**Activity**
From the first line down to the one containing "We have planned", reproduce the entries below exactly and leave out the pictures.

**Supplied entries**
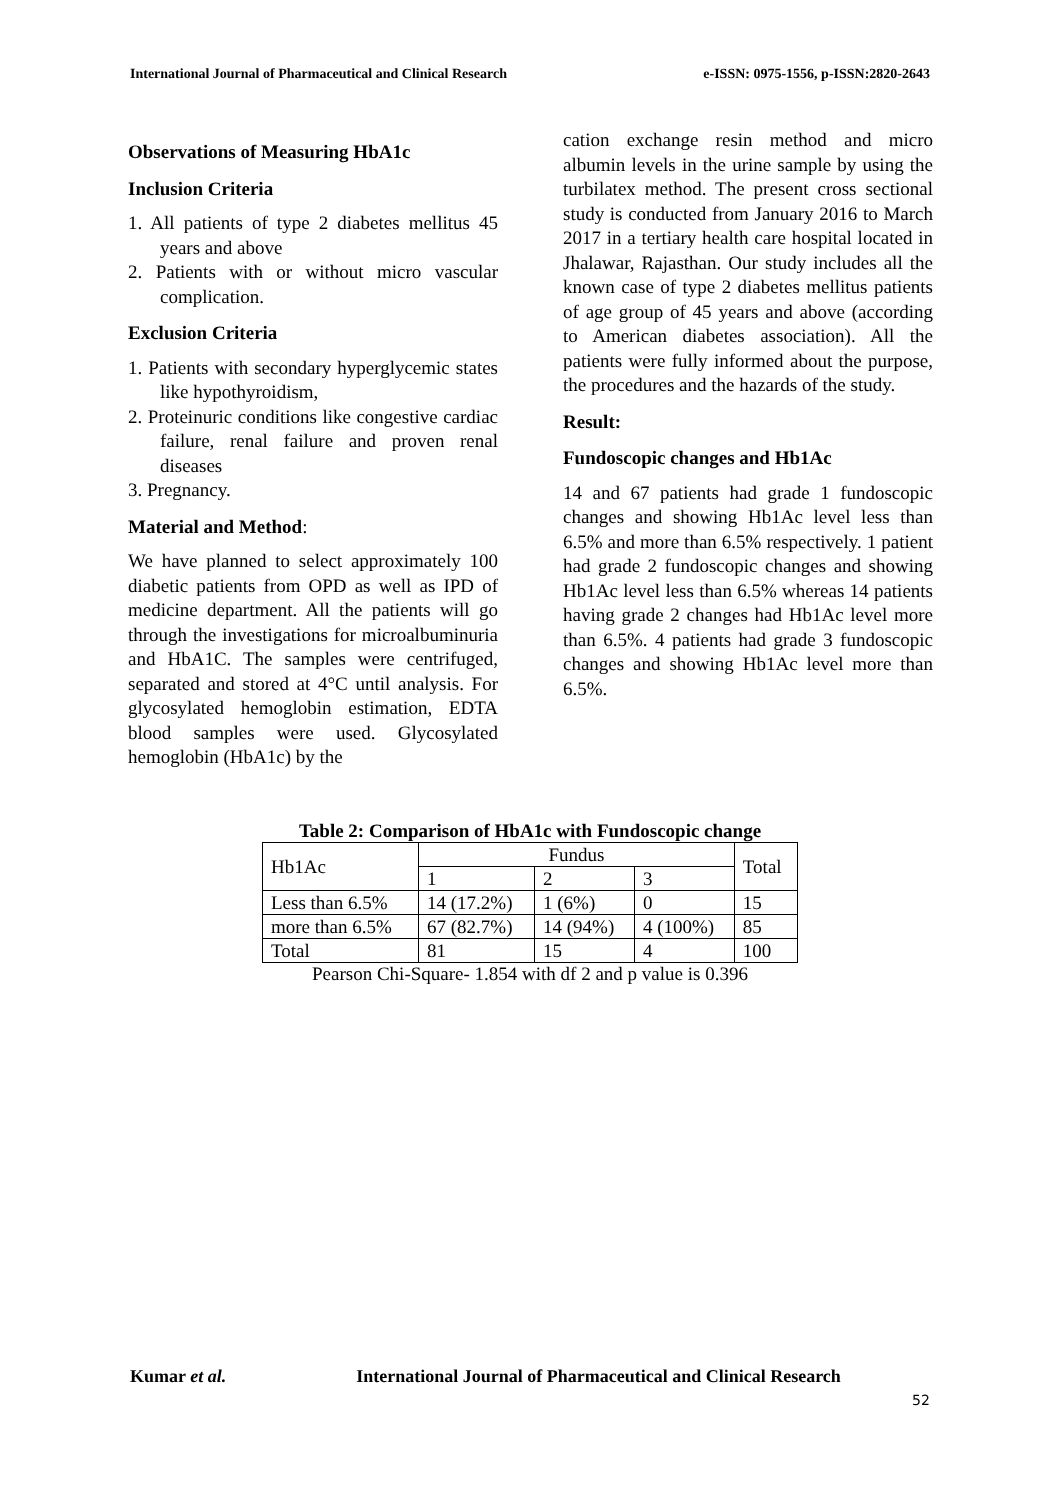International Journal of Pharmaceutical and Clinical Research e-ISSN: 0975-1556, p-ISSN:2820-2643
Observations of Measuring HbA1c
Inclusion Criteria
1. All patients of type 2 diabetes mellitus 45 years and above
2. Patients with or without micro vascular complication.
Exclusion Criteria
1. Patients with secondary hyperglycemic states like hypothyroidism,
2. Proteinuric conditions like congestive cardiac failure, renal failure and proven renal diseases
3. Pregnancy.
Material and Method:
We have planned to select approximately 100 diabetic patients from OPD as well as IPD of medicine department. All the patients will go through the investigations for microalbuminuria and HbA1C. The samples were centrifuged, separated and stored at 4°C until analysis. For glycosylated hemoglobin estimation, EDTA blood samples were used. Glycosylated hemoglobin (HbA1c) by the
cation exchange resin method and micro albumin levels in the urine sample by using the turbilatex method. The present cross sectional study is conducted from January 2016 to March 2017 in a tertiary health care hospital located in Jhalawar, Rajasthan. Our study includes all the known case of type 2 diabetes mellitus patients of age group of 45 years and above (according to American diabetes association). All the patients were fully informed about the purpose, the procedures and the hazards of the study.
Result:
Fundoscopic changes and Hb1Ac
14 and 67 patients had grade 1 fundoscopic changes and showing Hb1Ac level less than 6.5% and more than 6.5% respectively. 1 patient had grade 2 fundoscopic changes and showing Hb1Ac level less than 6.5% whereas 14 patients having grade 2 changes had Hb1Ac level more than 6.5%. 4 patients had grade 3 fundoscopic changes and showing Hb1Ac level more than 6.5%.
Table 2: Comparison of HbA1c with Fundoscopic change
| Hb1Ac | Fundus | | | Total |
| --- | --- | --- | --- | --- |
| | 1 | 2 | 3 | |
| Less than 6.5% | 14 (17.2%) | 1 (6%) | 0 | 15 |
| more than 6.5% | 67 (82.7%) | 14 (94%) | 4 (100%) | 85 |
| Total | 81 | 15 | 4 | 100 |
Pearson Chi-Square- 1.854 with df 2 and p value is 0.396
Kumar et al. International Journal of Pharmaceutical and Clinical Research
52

**Response to this exercise**
International Journal of Pharmaceutical and Clinical Research e-ISSN: 0975-1556, p-ISSN:2820-2643
Observations of Measuring HbA1c
Inclusion Criteria
1. All patients of type 2 diabetes mellitus 45 years and above
2. Patients with or without micro vascular complication.
Exclusion Criteria
1. Patients with secondary hyperglycemic states like hypothyroidism,
2. Proteinuric conditions like congestive cardiac failure, renal failure and proven renal diseases
3. Pregnancy.
Material and Method:
We have planned to select approximately 100 diabetic patients from OPD as well as IPD of medicine department. All the patients will go through the investigations for microalbuminuria and HbA1C. The samples were centrifuged, separated and stored at 4°C until analysis. For glycosylated hemoglobin estimation, EDTA blood samples were used. Glycosylated hemoglobin (HbA1c) by the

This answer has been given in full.